━━━ STUDY MATERIAL

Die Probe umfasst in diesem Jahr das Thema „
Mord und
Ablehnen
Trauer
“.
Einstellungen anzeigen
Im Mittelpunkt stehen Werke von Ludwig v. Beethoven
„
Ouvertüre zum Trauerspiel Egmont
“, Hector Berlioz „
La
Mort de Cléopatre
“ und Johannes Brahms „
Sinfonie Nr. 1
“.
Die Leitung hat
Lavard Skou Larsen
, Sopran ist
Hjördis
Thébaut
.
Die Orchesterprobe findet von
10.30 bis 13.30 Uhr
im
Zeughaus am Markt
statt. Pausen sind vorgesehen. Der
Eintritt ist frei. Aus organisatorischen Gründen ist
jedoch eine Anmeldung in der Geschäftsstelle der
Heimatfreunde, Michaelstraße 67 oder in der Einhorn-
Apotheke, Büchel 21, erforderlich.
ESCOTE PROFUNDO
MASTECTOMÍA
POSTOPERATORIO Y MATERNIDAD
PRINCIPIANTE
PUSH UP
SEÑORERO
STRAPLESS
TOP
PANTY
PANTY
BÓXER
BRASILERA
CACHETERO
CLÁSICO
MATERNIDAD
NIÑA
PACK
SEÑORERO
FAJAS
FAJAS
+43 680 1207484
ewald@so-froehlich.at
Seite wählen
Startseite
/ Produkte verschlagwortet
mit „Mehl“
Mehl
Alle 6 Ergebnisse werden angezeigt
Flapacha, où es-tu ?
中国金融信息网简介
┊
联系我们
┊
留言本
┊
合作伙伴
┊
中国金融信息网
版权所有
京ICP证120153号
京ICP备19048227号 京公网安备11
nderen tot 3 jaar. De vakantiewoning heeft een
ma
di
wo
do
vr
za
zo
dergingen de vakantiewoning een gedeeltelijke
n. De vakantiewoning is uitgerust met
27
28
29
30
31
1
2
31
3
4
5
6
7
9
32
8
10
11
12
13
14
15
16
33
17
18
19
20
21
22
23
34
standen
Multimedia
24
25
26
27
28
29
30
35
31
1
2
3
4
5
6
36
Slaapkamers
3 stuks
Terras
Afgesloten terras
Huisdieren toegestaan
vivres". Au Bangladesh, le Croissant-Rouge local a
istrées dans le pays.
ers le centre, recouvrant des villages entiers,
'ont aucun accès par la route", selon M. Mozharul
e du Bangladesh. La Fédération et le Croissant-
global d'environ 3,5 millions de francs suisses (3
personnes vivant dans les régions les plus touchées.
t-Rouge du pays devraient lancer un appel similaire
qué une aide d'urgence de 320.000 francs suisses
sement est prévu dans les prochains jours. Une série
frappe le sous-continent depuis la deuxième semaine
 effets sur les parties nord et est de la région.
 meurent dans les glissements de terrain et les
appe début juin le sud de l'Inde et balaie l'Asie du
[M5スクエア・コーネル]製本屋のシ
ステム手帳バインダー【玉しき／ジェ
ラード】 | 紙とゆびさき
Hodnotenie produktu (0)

━━━━━━

- **TASK**
Turn the data, from its first line through the line containing "t-Rouge du pays", into a JSON list of strings with one string per line, omitting blank lines.

- **ANSWER BOX**
[
  "Die Probe umfasst in diesem Jahr das Thema „",
  "Mord und",
  "Ablehnen",
  "Trauer",
  "“.",
  "Einstellungen anzeigen",
  "Im Mittelpunkt stehen Werke von Ludwig v. Beethoven",
  "„",
  "Ouvertüre zum Trauerspiel Egmont",
  "“, Hector Berlioz „",
  "La",
  "Mort de Cléopatre",
  "“ und Johannes Brahms „",
  "Sinfonie Nr. 1",
  "“.",
  "Die Leitung hat",
  "Lavard Skou Larsen",
  ", Sopran ist",
  "Hjördis",
  "Thébaut",
  ".",
  "Die Orchesterprobe findet von",
  "10.30 bis 13.30 Uhr",
  "im",
  "Zeughaus am Markt",
  "statt. Pausen sind vorgesehen. Der",
  "Eintritt ist frei. Aus organisatorischen Gründen ist",
  "jedoch eine Anmeldung in der Geschäftsstelle der",
  "Heimatfreunde, Michaelstraße 67 oder in der Einhorn-",
  "Apotheke, Büchel 21, erforderlich.",
  "ESCOTE PROFUNDO",
  "MASTECTOMÍA",
  "POSTOPERATORIO Y MATERNIDAD",
  "PRINCIPIANTE",
  "PUSH UP",
  "SEÑORERO",
  "STRAPLESS",
  "TOP",
  "PANTY",
  "PANTY",
  "BÓXER",
  "BRASILERA",
  "CACHETERO",
  "CLÁSICO",
  "MATERNIDAD",
  "NIÑA",
  "PACK",
  "SEÑORERO",
  "FAJAS",
  "FAJAS",
  "+43 680 1207484",
  "ewald@so-froehlich.at",
  "Seite wählen",
  "Startseite",
  "/ Produkte verschlagwortet",
  "mit „Mehl“",
  "Mehl",
  "Alle 6 Ergebnisse werden angezeigt",
  "Flapacha, où es-tu ?",
  "中国金融信息网简介",
  "┊",
  "联系我们",
  "┊",
  "留言本",
  "┊",
  "合作伙伴",
  "┊",
  "中国金融信息网",
  "版权所有",
  "京ICP证120153号",
  "京ICP备19048227号 京公网安备11",
  "nderen tot 3 jaar. De vakantiewoning heeft een",
  "ma",
  "di",
  "wo",
  "do",
  "vr",
  "za",
  "zo",
  "dergingen de vakantiewoning een gedeeltelijke",
  "n. De vakantiewoning is uitgerust met",
  "27",
  "28",
  "29",
  "30",
  "31",
  "1",
  "2",
  "31",
  "3",
  "4",
  "5",
  "6",
  "7",
  "9",
  "32",
  "8",
  "10",
  "11",
  "12",
  "13",
  "14",
  "15",
  "16",
  "33",
  "17",
  "18",
  "19",
  "20",
  "21",
  "22",
  "23",
  "34",
  "standen",
  "Multimedia",
  "24",
  "25",
  "26",
  "27",
  "28",
  "29",
  "30",
  "35",
  "31",
  "1",
  "2",
  "3",
  "4",
  "5",
  "6",
  "36",
  "Slaapkamers",
  "3 stuks",
  "Terras",
  "Afgesloten terras",
  "Huisdieren toegestaan",
  "vivres\". Au Bangladesh, le Croissant-Rouge local a",
  "istrées dans le pays.",
  "ers le centre, recouvrant des villages entiers,",
  "'ont aucun accès par la route\", selon M. Mozharul",
  "e du Bangladesh. La Fédération et le Croissant-",
  "global d'environ 3,5 millions de francs suisses (3",
  "personnes vivant dans les régions les plus touchées.",
  "t-Rouge du pays devraient lancer un appel similaire"
]